Воспроизведите дословно весь приведённый ниже материал, не включая в ответ изображения.

*****

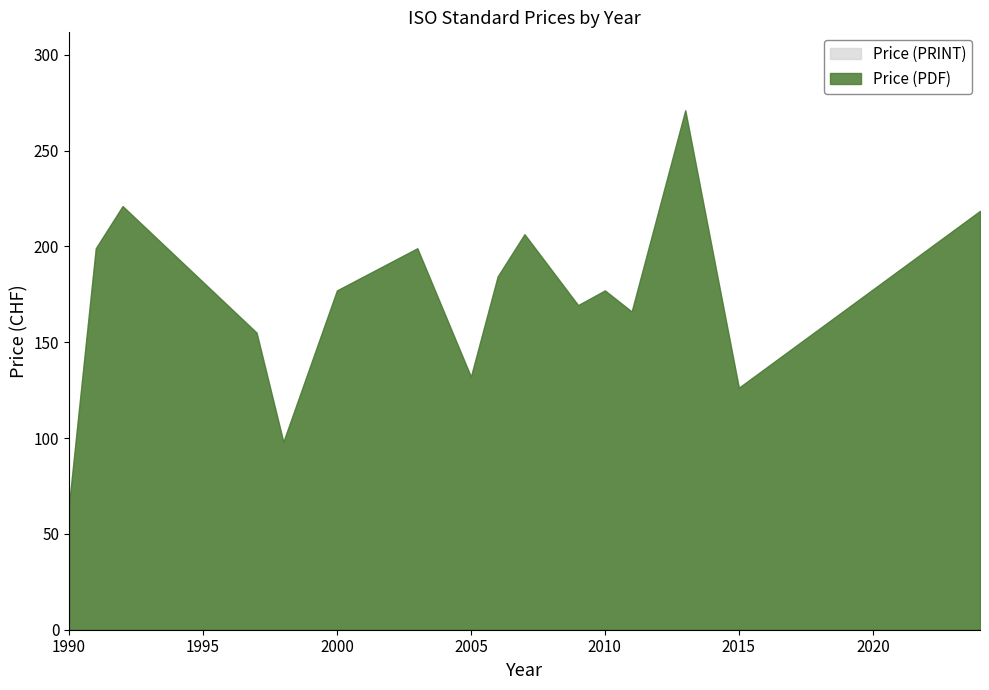

Rank the series at 2007 from highest to lowest value.

Price (PDF), Price (PRINT)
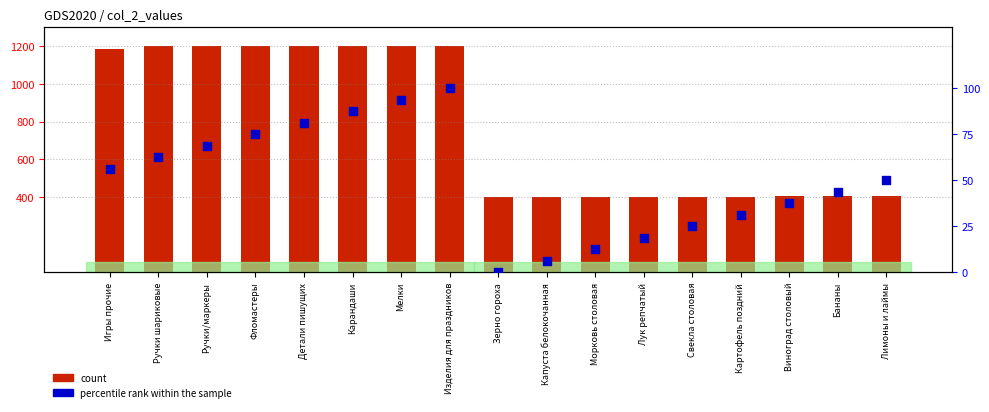

At how many categories does at least one series exceed 1144?

8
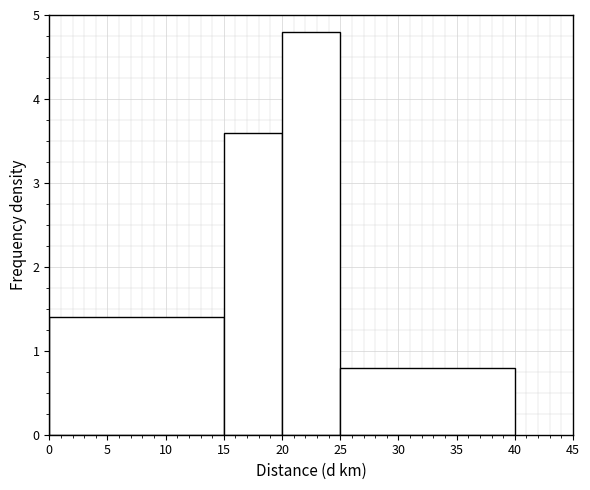

Which range on the x-axis has the tallest bar?

20 to 25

*****

### РЕШЕНИЕ ЗАДАЧИ:
Rank the series at 2007 from highest to lowest value.

Price (PDF), Price (PRINT)

At how many categories does at least one series exceed 1144?

8

Which range on the x-axis has the tallest bar?

20 to 25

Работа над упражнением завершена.